Rebecca Ingram and the other applicants filed their court action nine months after the start of the health emergency as the first action to challenge the lockdowns. Canadian courts allowed the Alberta government to delay their evidence until July 2022 and continue to violate citizens’ rights without any check on their authority.
John Carpay, president of the Justice Center for Constitutional Freedoms, celebrated the decision and what it means for other cases currently in the courts.
“We are hopeful this ruling will mean the withdrawal of charges against Pastor James Coates, Fairview Baptist Church, Ty Northcott, and other courageous citizens who refused to comply with unjust and utterly unscientific measures,” Carpay said.
In a statement to the Federalist, Carpay emphasized that this decision was an important moment in the legal status of the Canadian lockdowns.

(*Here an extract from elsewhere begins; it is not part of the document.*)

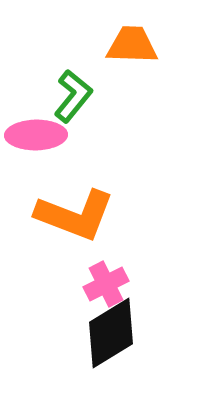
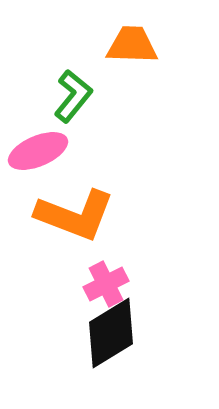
pink ellipse: moved 2 px right, 16 px down; rotated 22 degrees counterclockwise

Carpay said, “Courts have been deferential to the government and not required them to demonstrate that lockdowns are doing more good than harm or present persuasive evidence … It’s a breath of fresh air to see a court invalidate these.”
The ruling comes amid a steady stream of persecution and maltreatment from the Canadian government, including persecution of Christians and treatment of dissent as terrorism.